# Web based IPv4/IPv6 address management



## sv01 (Feb 17, 2014)

http://www.gestioip.net/



> GestióIP is an automated, Web based *IPv4/IPv6 address management (IPAM) software*. It features powerful network discovery functions and offers search and filter functions for both networks and host, permitting Internet Search Engine equivalent expressions. This lets you find the information that administrators frequently need easily and quickly. GestióIP also incorporates an automated VLAN management system.

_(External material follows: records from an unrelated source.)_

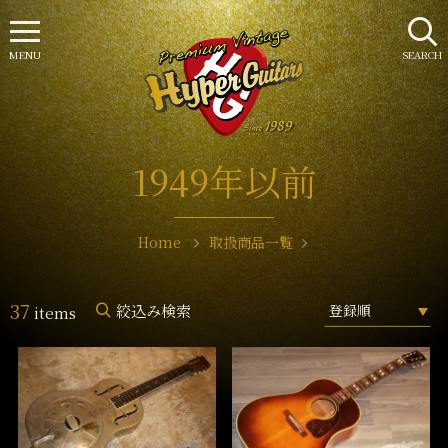
MENU
SEARCH
1949年以前
Home
取扱商品一覧
37
絞込み検索
items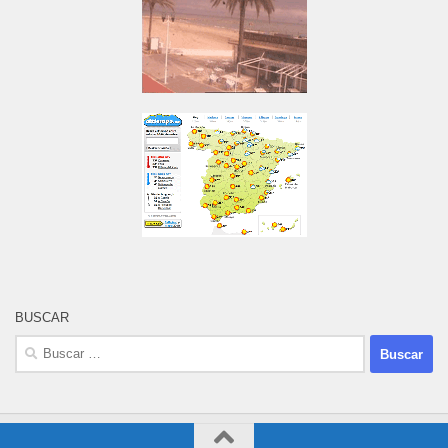
BUSCAR
Buscar: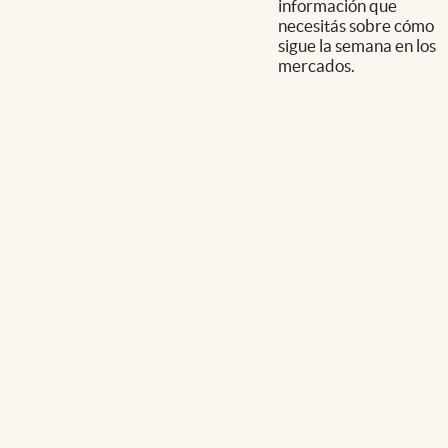
información que
necesitás sobre cómo
sigue la semana en los
mercados.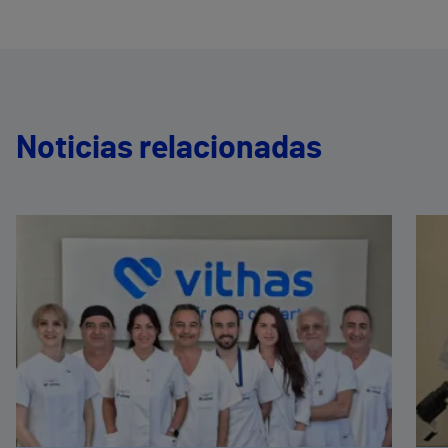
Noticias relacionadas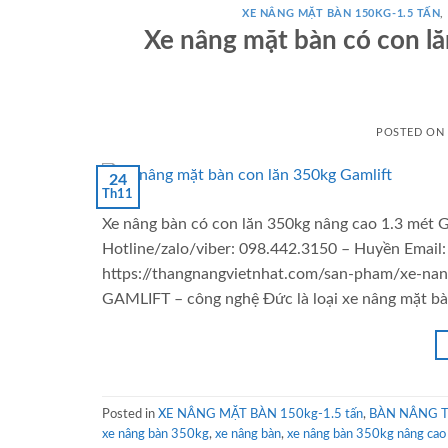
XE NÂNG MẶT BÀN 150KG-1.5 TẤN
,
Xe nâng mặt bàn có con 
POSTED ON
24
Th11
Xe nâng bàn có con lăn 350kg nâng cao 1.3 mé
Hotline/zalo/viber: 098.442.3150 – Huyền Emai
https://thangnangvietnhat.com/san-pham/xe-nan
GAMLIFT – công nghệ Đức là loại xe nâng mặt bàn
Posted in
XE NÂNG MẶT BÀN 150kg-1.5 tấn
,
BÀN NÂNG TA
xe nâng bàn 350kg
,
xe nâng bàn
,
xe nâng bàn 350kg nâng c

maybe some of us need such tools


----------



## bauhaus (Feb 17, 2014)

Thank you for the finding.


----------



## blergh (Feb 17, 2014)

Seems pretty convenient, spanx


----------



## notFound (Feb 17, 2014)

Me gusta, mucho gracias.


----------



## Virtovo (Feb 17, 2014)

sv01 said:


> http://www.gestioip.net/
> 
> maybe some of us need such tools


I've used it before.  It's good.  I think William at Edis recommends it also.


----------



## CraigA (Feb 19, 2014)

Great find. Thanks for sharing!


----------



## Everyday (Mar 27, 2014)

Nice find. Always looking for something that does this and is not integrated with something else. We used ubersmith for years and their IP management was great but if thats all you want its not worth getting.


----------